The lesson isn't "lift lighter." It's: don't train ego loads without support. If you're training alone on a heavy movement, use the safeties. Get a spotter. Know when to leave weight on the rack. Your longevity in the gym depends on staying healthy, and staying healthy in medical school means you can't afford weeks of injury recovery.

Creatine and Protein-First Eating

Two things I kept consistent throughout pre-clinical years:

Creatine monohydrate. Five grams a day, every day, mixed into whatever I was drinking. No loading phase, no timing tricks. Just consistency. Creatine is one of the most researched performance supplements available and it's cheap. There's no reason not to be on it if you're lifting seriously.

Protein-first eating. Every meal, I built the plate around the protein source first. Dining hall? Find the chicken or eggs, then build the rest of the meal around them. On-the-go? Protein bar or Greek yogurt before anything else. The target was simple: bodyweight in grams, roughly. On the days I missed it, recovery was noticeably worse.

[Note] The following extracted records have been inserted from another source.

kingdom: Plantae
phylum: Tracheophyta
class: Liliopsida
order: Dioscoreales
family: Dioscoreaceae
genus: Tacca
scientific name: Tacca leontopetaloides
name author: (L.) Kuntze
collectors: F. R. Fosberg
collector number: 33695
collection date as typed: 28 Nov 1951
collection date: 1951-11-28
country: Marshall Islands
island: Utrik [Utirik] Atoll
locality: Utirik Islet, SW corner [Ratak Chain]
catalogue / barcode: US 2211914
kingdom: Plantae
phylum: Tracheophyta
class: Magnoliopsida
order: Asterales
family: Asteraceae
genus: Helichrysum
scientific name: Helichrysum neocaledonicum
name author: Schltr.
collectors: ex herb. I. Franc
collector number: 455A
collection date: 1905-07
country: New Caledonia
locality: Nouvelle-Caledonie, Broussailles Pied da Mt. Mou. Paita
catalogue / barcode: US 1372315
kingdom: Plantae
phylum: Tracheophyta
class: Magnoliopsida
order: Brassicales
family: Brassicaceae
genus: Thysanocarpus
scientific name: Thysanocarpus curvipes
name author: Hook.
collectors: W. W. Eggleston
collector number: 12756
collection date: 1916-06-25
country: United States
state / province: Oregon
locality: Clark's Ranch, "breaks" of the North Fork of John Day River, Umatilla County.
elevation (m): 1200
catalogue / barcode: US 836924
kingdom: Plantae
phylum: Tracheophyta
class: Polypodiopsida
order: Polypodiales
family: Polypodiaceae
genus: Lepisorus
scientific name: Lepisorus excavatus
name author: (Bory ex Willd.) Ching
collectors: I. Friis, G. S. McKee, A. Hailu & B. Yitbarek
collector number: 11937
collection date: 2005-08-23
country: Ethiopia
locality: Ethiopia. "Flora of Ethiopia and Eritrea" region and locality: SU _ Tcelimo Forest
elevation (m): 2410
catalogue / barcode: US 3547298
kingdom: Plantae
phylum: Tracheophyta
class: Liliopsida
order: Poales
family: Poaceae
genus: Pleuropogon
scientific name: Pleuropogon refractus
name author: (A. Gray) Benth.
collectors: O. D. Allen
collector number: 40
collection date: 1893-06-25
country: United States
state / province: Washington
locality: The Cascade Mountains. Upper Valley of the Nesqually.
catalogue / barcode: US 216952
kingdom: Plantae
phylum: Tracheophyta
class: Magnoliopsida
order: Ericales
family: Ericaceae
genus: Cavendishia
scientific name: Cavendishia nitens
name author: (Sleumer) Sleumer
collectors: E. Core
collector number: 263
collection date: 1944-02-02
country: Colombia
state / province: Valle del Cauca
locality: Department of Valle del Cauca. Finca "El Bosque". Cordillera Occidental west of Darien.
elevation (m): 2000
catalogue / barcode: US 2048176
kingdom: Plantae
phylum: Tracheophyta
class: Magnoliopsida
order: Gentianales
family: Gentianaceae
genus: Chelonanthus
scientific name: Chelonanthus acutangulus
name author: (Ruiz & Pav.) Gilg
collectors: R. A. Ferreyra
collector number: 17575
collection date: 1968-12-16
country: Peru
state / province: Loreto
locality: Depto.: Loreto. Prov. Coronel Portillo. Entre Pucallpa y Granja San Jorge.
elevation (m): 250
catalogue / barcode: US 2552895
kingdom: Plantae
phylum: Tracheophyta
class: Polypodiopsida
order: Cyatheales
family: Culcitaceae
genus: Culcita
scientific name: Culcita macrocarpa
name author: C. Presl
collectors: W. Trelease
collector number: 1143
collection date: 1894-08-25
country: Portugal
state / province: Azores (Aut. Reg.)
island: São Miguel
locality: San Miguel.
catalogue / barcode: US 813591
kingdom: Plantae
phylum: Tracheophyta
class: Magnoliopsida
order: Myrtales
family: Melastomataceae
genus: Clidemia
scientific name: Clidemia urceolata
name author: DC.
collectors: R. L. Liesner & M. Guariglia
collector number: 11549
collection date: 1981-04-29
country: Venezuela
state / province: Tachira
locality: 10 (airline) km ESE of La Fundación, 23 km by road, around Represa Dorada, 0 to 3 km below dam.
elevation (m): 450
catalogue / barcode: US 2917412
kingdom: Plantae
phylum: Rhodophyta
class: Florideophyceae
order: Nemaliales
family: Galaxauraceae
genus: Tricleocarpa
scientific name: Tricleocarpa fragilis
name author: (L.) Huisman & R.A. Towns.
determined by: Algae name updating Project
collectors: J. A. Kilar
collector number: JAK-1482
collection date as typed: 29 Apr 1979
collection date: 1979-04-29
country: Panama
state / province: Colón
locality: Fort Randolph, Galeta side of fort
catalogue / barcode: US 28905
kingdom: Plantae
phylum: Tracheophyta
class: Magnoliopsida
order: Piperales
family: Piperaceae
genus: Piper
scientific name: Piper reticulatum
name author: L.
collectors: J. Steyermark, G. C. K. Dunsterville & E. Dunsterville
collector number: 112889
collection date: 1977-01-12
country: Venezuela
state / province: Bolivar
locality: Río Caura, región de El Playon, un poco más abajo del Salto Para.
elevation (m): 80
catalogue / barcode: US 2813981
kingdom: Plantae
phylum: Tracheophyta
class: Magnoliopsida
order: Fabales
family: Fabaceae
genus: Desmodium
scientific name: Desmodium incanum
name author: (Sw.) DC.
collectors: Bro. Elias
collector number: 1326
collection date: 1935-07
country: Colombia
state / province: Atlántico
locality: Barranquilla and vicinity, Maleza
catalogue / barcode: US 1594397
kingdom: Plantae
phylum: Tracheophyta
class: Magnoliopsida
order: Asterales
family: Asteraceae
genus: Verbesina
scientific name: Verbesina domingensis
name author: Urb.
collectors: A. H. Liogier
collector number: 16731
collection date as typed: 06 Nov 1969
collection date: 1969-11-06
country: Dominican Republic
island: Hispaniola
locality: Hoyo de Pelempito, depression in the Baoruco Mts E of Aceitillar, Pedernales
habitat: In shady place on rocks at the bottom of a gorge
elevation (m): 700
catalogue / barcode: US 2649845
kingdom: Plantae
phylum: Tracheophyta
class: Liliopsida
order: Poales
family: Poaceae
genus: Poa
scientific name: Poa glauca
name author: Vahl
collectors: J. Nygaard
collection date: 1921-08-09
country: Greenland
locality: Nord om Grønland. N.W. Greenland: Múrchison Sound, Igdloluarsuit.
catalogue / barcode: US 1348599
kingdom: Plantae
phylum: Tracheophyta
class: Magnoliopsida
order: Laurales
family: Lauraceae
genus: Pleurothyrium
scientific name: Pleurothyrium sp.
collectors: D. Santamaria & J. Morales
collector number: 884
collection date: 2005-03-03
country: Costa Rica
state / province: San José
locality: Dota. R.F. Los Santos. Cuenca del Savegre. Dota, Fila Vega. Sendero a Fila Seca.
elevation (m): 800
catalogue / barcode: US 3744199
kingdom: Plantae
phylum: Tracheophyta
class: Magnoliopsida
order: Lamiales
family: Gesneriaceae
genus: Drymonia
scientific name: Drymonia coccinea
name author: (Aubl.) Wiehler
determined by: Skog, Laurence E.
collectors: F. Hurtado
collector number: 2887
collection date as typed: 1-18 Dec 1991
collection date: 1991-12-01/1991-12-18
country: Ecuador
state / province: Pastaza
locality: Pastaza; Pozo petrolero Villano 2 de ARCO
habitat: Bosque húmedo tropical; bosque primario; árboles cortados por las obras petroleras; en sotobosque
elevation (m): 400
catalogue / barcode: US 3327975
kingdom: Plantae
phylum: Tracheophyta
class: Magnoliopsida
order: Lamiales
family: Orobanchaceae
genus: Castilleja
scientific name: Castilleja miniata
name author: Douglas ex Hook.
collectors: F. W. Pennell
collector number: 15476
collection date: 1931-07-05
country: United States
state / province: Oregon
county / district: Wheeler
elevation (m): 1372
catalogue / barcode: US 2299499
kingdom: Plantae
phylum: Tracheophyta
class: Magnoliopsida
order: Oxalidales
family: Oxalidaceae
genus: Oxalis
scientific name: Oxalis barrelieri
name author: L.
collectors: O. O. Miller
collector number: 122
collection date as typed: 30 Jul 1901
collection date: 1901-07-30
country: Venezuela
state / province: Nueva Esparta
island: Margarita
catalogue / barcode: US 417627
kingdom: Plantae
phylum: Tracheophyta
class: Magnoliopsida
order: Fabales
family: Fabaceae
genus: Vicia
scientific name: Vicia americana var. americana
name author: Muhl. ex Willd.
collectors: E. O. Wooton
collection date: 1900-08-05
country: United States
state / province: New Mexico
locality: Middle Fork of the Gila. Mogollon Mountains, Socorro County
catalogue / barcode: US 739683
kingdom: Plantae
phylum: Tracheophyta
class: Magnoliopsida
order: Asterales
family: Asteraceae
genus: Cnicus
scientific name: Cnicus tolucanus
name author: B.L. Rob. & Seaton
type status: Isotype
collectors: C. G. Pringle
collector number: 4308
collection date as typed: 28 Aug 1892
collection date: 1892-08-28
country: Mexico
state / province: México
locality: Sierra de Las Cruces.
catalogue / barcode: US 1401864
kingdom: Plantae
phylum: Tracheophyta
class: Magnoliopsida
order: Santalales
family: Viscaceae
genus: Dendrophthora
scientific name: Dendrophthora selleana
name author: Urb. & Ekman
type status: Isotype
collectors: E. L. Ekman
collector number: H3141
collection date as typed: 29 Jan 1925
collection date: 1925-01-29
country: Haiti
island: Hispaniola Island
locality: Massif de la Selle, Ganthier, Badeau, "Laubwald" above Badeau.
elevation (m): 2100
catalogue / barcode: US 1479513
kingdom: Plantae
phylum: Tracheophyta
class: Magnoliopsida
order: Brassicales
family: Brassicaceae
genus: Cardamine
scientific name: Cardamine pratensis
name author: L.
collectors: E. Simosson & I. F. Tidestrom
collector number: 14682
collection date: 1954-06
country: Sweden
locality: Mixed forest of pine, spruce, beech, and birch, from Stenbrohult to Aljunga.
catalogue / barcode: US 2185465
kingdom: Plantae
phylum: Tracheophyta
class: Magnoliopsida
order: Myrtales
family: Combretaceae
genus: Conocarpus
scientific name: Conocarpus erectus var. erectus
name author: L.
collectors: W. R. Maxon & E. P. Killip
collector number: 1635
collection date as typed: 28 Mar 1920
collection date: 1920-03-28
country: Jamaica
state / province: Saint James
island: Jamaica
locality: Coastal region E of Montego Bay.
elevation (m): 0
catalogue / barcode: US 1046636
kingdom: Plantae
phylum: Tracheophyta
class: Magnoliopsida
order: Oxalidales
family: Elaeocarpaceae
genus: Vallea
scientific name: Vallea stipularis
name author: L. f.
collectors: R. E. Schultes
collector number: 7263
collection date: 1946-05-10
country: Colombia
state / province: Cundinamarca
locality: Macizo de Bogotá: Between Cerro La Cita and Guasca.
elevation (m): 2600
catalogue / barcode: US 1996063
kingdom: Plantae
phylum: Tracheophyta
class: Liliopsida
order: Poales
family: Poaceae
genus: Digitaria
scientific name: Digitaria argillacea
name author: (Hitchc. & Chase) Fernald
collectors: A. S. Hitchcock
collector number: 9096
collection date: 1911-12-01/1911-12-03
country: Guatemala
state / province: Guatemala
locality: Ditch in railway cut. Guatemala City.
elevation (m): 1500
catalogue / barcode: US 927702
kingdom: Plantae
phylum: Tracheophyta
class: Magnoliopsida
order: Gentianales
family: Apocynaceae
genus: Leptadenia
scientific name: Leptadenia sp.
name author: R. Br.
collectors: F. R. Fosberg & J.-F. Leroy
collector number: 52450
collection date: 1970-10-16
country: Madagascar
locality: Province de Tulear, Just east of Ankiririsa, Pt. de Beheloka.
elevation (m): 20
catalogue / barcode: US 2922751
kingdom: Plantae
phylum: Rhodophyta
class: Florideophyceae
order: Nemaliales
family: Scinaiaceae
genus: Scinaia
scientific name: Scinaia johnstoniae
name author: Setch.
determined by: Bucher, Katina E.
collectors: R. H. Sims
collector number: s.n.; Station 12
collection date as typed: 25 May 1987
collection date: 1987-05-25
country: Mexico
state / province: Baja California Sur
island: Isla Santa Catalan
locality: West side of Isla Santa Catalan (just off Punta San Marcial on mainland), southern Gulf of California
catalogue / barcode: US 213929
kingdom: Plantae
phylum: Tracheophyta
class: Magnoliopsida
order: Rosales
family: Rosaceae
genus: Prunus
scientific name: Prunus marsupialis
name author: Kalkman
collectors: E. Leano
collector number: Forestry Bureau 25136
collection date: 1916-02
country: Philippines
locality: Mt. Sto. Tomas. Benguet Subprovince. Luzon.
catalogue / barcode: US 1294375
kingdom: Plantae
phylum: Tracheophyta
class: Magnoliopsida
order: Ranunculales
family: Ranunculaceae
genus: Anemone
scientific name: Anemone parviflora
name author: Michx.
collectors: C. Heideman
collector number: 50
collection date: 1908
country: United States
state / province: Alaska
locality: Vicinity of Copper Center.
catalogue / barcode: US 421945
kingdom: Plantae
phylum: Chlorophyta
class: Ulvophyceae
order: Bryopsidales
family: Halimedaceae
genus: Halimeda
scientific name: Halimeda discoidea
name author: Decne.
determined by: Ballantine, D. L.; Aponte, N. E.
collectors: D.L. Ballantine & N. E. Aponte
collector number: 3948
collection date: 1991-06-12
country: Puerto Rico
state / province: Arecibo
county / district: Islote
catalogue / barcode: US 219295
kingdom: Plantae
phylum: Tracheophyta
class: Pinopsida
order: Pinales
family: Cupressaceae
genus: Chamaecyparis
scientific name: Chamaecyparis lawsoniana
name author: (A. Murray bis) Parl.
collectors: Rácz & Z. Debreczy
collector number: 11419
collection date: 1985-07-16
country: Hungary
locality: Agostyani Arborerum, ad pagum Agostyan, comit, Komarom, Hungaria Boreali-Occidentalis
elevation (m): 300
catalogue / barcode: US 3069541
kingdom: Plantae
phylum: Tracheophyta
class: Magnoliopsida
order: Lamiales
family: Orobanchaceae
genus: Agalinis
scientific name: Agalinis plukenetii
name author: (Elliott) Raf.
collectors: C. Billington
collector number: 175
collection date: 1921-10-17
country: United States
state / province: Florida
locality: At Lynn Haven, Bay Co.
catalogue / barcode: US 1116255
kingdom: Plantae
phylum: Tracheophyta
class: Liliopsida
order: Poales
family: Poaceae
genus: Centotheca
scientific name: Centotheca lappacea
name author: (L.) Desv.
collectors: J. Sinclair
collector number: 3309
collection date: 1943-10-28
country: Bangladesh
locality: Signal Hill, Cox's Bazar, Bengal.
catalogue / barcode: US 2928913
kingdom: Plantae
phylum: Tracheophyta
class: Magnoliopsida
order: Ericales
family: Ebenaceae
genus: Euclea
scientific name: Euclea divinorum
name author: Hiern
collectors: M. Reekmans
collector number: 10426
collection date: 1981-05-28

These aren't hacks. They're fundamentals. The point is that medical school makes it easy to let fundamentals slide. Don't let them slide.

The Just Show Up Principle

I had a rule: if I showed up to the gym, I was allowed to have a bad workout. I was not allowed to not show up because I thought the workout would be bad.

The best workouts I had in medical school — the ones where everything clicked, where I hit PRs I wasn't expecting, where I left feeling genuinely good — happened on days I didn't want to go. Days when the study session had run long, the content was frustrating, and the last thing I wanted was to put on gym clothes and drive to the gym.

The gym has a way of resetting things that nothing else does. You can't think about pharmacology pathways while you're maxing on squats. The cognitive reset that comes from an hour of serious physical effort is one of the most underrated productivity tools in medicine.

So show up. Even on the bad days. Especially on the bad days.